- DATA SUPPLIED -
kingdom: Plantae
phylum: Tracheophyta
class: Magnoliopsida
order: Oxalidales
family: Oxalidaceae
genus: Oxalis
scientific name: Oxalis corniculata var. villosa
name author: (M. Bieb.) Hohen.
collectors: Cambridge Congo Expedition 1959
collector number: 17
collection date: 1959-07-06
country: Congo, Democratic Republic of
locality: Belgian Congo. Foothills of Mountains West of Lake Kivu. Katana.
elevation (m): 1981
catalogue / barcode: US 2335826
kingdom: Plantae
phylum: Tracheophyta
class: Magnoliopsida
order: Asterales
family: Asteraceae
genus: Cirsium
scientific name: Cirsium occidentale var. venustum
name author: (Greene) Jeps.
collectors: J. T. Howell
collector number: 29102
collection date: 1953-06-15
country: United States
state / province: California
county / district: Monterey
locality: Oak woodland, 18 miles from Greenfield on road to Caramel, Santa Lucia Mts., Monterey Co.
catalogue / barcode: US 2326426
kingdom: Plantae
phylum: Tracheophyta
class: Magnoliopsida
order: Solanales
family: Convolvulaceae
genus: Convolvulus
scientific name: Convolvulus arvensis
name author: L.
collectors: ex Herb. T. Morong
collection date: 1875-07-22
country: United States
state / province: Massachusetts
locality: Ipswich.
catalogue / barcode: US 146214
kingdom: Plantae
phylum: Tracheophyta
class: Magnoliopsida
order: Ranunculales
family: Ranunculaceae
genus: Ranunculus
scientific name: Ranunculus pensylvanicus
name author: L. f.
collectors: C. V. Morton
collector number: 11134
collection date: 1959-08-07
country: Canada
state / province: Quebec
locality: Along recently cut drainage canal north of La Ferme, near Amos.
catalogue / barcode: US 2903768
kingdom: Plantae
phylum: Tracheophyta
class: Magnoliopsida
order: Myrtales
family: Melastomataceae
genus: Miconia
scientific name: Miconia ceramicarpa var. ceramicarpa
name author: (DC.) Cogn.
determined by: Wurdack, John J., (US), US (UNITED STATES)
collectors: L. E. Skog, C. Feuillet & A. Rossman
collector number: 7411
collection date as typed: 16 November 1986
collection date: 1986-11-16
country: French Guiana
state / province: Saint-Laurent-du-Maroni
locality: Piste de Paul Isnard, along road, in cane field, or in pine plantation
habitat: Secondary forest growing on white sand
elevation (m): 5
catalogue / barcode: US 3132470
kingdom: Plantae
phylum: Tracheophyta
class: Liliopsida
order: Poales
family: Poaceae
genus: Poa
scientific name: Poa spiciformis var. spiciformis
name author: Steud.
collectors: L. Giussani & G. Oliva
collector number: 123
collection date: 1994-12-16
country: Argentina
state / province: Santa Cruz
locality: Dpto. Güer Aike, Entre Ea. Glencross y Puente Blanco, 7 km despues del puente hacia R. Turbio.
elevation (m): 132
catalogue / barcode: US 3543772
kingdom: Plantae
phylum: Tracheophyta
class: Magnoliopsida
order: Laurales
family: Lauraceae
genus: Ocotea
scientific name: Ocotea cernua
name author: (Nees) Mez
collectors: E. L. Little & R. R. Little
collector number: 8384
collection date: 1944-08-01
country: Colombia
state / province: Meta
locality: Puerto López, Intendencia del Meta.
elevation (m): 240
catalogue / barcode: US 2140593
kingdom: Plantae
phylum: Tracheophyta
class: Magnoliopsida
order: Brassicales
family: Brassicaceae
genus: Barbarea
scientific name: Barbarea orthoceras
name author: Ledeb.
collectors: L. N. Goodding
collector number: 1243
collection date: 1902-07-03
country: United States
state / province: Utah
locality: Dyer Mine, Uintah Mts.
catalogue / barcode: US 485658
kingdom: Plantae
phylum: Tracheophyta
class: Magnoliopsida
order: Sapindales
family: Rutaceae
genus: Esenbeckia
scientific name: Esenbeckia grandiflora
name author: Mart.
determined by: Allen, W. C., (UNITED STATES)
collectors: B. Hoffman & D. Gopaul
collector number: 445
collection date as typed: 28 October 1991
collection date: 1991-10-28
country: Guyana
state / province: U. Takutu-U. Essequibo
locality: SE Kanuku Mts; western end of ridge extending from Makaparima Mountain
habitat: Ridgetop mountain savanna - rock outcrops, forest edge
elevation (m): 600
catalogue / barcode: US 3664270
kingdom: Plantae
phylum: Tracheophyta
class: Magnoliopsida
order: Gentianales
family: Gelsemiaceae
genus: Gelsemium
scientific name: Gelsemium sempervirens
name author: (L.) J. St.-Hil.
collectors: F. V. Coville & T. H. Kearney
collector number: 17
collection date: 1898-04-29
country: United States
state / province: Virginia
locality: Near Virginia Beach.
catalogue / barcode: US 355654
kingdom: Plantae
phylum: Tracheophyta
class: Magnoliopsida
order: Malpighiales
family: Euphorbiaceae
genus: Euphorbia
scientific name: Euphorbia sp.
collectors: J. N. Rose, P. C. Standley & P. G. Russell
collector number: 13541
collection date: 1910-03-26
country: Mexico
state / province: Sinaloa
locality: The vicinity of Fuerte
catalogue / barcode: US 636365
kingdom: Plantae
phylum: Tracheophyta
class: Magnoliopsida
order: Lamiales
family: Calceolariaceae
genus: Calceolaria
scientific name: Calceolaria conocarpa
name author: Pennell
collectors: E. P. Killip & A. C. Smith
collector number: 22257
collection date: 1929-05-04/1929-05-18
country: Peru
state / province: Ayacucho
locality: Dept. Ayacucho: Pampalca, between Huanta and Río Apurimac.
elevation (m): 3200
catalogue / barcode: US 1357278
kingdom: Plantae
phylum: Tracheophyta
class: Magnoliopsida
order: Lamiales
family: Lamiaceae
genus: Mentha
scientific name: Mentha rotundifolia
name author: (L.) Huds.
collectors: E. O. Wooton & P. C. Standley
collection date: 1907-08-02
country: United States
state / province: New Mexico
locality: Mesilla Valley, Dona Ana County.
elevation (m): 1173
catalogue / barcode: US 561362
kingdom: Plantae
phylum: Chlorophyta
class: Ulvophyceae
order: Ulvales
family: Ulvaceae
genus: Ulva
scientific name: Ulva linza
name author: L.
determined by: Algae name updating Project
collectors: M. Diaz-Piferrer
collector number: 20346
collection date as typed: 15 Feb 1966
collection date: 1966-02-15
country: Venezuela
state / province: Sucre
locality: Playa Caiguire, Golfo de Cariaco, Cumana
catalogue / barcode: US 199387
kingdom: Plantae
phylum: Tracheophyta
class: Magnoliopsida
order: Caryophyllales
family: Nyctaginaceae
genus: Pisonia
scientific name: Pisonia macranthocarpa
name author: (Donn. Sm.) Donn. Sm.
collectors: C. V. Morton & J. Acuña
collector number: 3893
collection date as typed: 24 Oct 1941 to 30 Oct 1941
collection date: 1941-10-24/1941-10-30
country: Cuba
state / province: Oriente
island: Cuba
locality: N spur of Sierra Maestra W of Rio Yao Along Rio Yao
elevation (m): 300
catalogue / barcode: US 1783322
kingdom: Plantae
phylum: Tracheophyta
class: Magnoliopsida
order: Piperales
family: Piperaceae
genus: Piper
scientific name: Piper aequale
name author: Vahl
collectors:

- EXERCISE DESCRIPTION -
Please copy out the data above word for word, starting with the line that contains "name author: (Nees) Mez" and going on through the line that contains "state / province: Ayacucho".

- RESULT FOR THIS EXERCISE -
name author: (Nees) Mez
collectors: E. L. Little & R. R. Little
collector number: 8384
collection date: 1944-08-01
country: Colombia
state / province: Meta
locality: Puerto López, Intendencia del Meta.
elevation (m): 240
catalogue / barcode: US 2140593
kingdom: Plantae
phylum: Tracheophyta
class: Magnoliopsida
order: Brassicales
family: Brassicaceae
genus: Barbarea
scientific name: Barbarea orthoceras
name author: Ledeb.
collectors: L. N. Goodding
collector number: 1243
collection date: 1902-07-03
country: United States
state / province: Utah
locality: Dyer Mine, Uintah Mts.
catalogue / barcode: US 485658
kingdom: Plantae
phylum: Tracheophyta
class: Magnoliopsida
order: Sapindales
family: Rutaceae
genus: Esenbeckia
scientific name: Esenbeckia grandiflora
name author: Mart.
determined by: Allen, W. C., (UNITED STATES)
collectors: B. Hoffman & D. Gopaul
collector number: 445
collection date as typed: 28 October 1991
collection date: 1991-10-28
country: Guyana
state / province: U. Takutu-U. Essequibo
locality: SE Kanuku Mts; western end of ridge extending from Makaparima Mountain
habitat: Ridgetop mountain savanna - rock outcrops, forest edge
elevation (m): 600
catalogue / barcode: US 3664270
kingdom: Plantae
phylum: Tracheophyta
class: Magnoliopsida
order: Gentianales
family: Gelsemiaceae
genus: Gelsemium
scientific name: Gelsemium sempervirens
name author: (L.) J. St.-Hil.
collectors: F. V. Coville & T. H. Kearney
collector number: 17
collection date: 1898-04-29
country: United States
state / province: Virginia
locality: Near Virginia Beach.
catalogue / barcode: US 355654
kingdom: Plantae
phylum: Tracheophyta
class: Magnoliopsida
order: Malpighiales
family: Euphorbiaceae
genus: Euphorbia
scientific name: Euphorbia sp.
collectors: J. N. Rose, P. C. Standley & P. G. Russell
collector number: 13541
collection date: 1910-03-26
country: Mexico
state / province: Sinaloa
locality: The vicinity of Fuerte
catalogue / barcode: US 636365
kingdom: Plantae
phylum: Tracheophyta
class: Magnoliopsida
order: Lamiales
family: Calceolariaceae
genus: Calceolaria
scientific name: Calceolaria conocarpa
name author: Pennell
collectors: E. P. Killip & A. C. Smith
collector number: 22257
collection date: 1929-05-04/1929-05-18
country: Peru
state / province: Ayacucho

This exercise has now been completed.